# Jesse Jones Park 3-3-15



## SaltH2oAssassin (Jan 25, 2006)

Took a freshwater newbie to try and get him hooked up on his first whitebass. Mission accomplished. Caught about a dozen, mostly males with a few females mixed in. All caught on rattle traps.




Sent from my iPhone using Tapatalk


----------



## hopn (Jul 5, 2012)

the LnD looks good for this weekend, I think I will hit it Saturday if the water level gets down to a reasonable level.


----------



## SaltH2oAssassin (Jan 25, 2006)

Man, if I didn't have to work I would join you. Good luck if you go!


Sent from my iPhone using Tapatalk


----------



## danmanfish (Jun 17, 2010)

I have always wanted to launch at River Grove Park and fish up to JJ Park area.. looks like a great area for a kayak also... may do that real soon if fish are at JJ already..


----------



## Whitebassfisher (May 4, 2007)

Yes I am VERY opinionated, but white bass are about the best fish there is to get someone addicted to the fun of fishing.


----------



## mista (Aug 27, 2014)

That's for sure


----------



## mista (Aug 27, 2014)

JJ park is my next trip


----------



## mista (Aug 27, 2014)

:bounce:Monsters in there


----------



## Fishin' Soldier (Dec 25, 2007)

Where is best place to launch a kayak in that area?


----------



## hopn (Jul 5, 2012)

Fishin' Soldier said:


> Where is best place to launch a kayak in that area?

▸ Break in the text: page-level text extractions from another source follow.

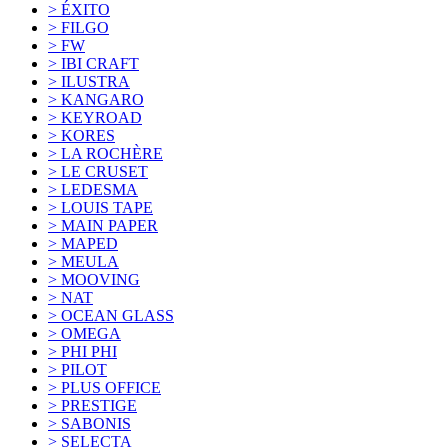
> ÉXITO
> FILGO
> FW
> IBI CRAFT
> ILUSTRA
> KANGARO
> KEYROAD
> KORES
> LA ROCHÈRE
> LE CRUSET
> LEDESMA
> LOUIS TAPE
> MAIN PAPER
> MAPED
> MEULA
> MOOVING
> NAT
> OCEAN GLASS
> OMEGA
> PHI PHI
> PILOT
> PLUS OFFICE
> PRESTIGE
> SABONIS
> SELECTA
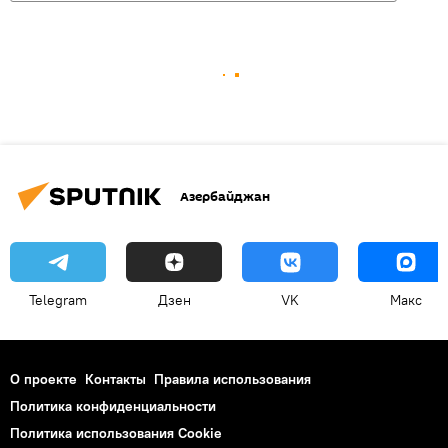
Азербайджан
Telegram
Дзен
VK
Макс
О проекте
Контакты
Правила использования
Политика конфиденциальности
Политика использования Cookie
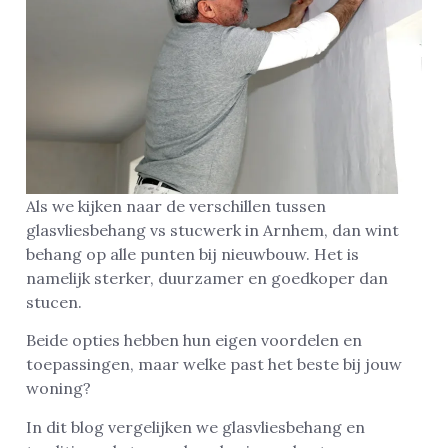
Als we kijken naar de verschillen tussen
glasvliesbehang vs stucwerk in Arnhem, dan wint
behang op alle punten bij nieuwbouw. Het is
namelijk sterker, duurzamer en goedkoper dan
stucen.
Beide opties hebben hun eigen voordelen en
toepassingen, maar welke past het beste bij jouw
woning?
In dit blog vergelijken we glasvliesbehang en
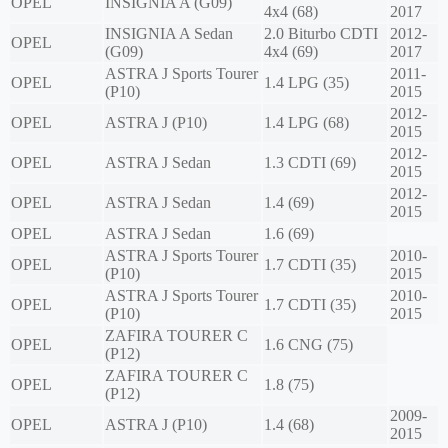
OPEL
INSIGNIA A (G09)
4x4 (68)
2017
INSIGNIA A Sedan
2.0 Biturbo CDTI
2012-
OPEL
(G09)
4x4 (69)
2017
ASTRA J Sports Tourer
2011-
OPEL
1.4 LPG (35)
(P10)
2015
2012-
OPEL
ASTRA J (P10)
1.4 LPG (68)
2015
2012-
OPEL
ASTRA J Sedan
1.3 CDTI (69)
2015
2012-
OPEL
ASTRA J Sedan
1.4 (69)
2015
OPEL
ASTRA J Sedan
1.6 (69)
ASTRA J Sports Tourer
2010-
OPEL
1.7 CDTI (35)
(P10)
2015
ASTRA J Sports Tourer
2010-
OPEL
1.7 CDTI (35)
(P10)
2015
ZAFIRA TOURER C
OPEL
1.6 CNG (75)
(P12)
ZAFIRA TOURER C
OPEL
1.8 (75)
(P12)
2009-
OPEL
ASTRA J (P10)
1.4 (68)
2015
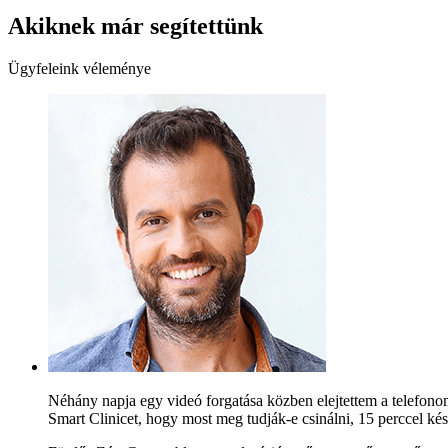
Akiknek már segítettünk
Ügyfeleink véleménye
Néhány napja egy videó forgatása közben elejtettem a telefono
Smart Clinicet, hogy most meg tudják-e csinálni, 15 perccel kés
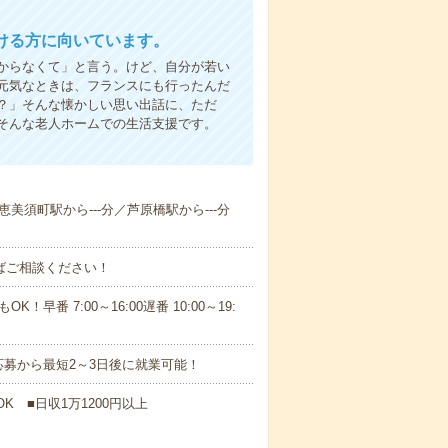
ける方に向いています。
からなくて」と言う。けど、自分が若い
元気なときは、フランスにも行ったんだ
？」そんな懐かしい思い出話に、ただ
そんな老人ホームでの生活支援です。
／恵美須町駅から---分／芦原橋駅から---分
ればご相談ください！
！早番 7:00～16:00遅番 10:00～19:
募から最短2～3日後に就業可能！
K ■日収1万1200円以上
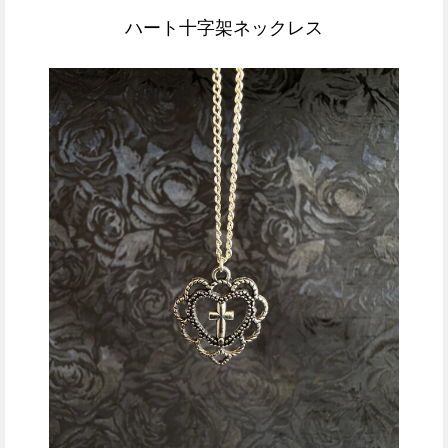
ハート十字架ネックレス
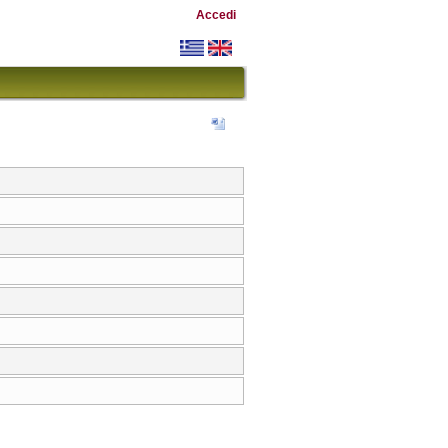
Accedi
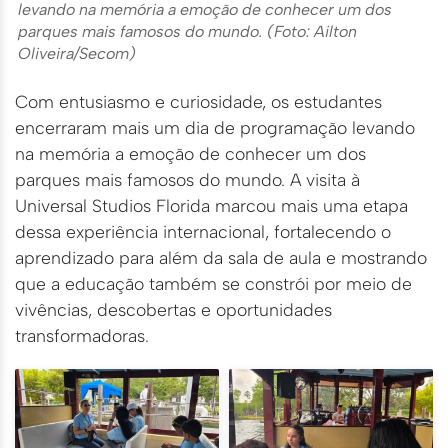
levando na memória a emoção de conhecer um dos
parques mais famosos do mundo. (Foto: Ailton
Oliveira/Secom)
Com entusiasmo e curiosidade, os estudantes
encerraram mais um dia de programação levando
na memória a emoção de conhecer um dos
parques mais famosos do mundo. A visita à
Universal Studios Florida marcou mais uma etapa
dessa experiência internacional, fortalecendo o
aprendizado para além da sala de aula e mostrando
que a educação também se constrói por meio de
vivências, descobertas e oportunidades
transformadoras.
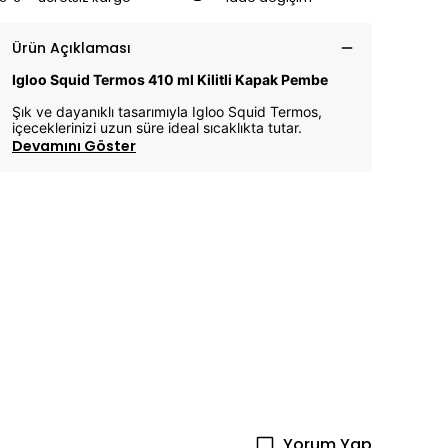
Ürün Açıklaması
Igloo Squid Termos 410 ml Kilitli Kapak Pembe
Şık ve dayanıklı tasarımıyla Igloo Squid Termos,
içeceklerinizi uzun süre ideal sıcaklıkta tutar.
Devamını Göster
Yorum Yap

Underneath Cypresswood bridge.


----------



## JustSlabs (Jun 19, 2005)

Thinking about going to Jesse Jones Park tomorrow. Anyone else plan on going or want to join me? I know it's going to be pretty chilly but plenty of sunshine. Going to be my first time going there and not sure what to expect.


----------



## fishinganimal (Mar 30, 2006)

Any milting out of the males in the cooler?
And what did the egg sacks look like in the females?
I have not heard anything mentioned on any reports.


----------



## SwineAssassiN (Jul 24, 2011)

fishinganimal said:


> Any milting out of the males in the cooler?
> And what did the egg sacks look like in the females?
> I have not heard anything mentioned on any reports.


Been milting, and the females stuffed with eggs for almost 3 weeks


----------



## bcorn (Sep 6, 2013)

anyone been here since all the rain? hows the level looking?


----------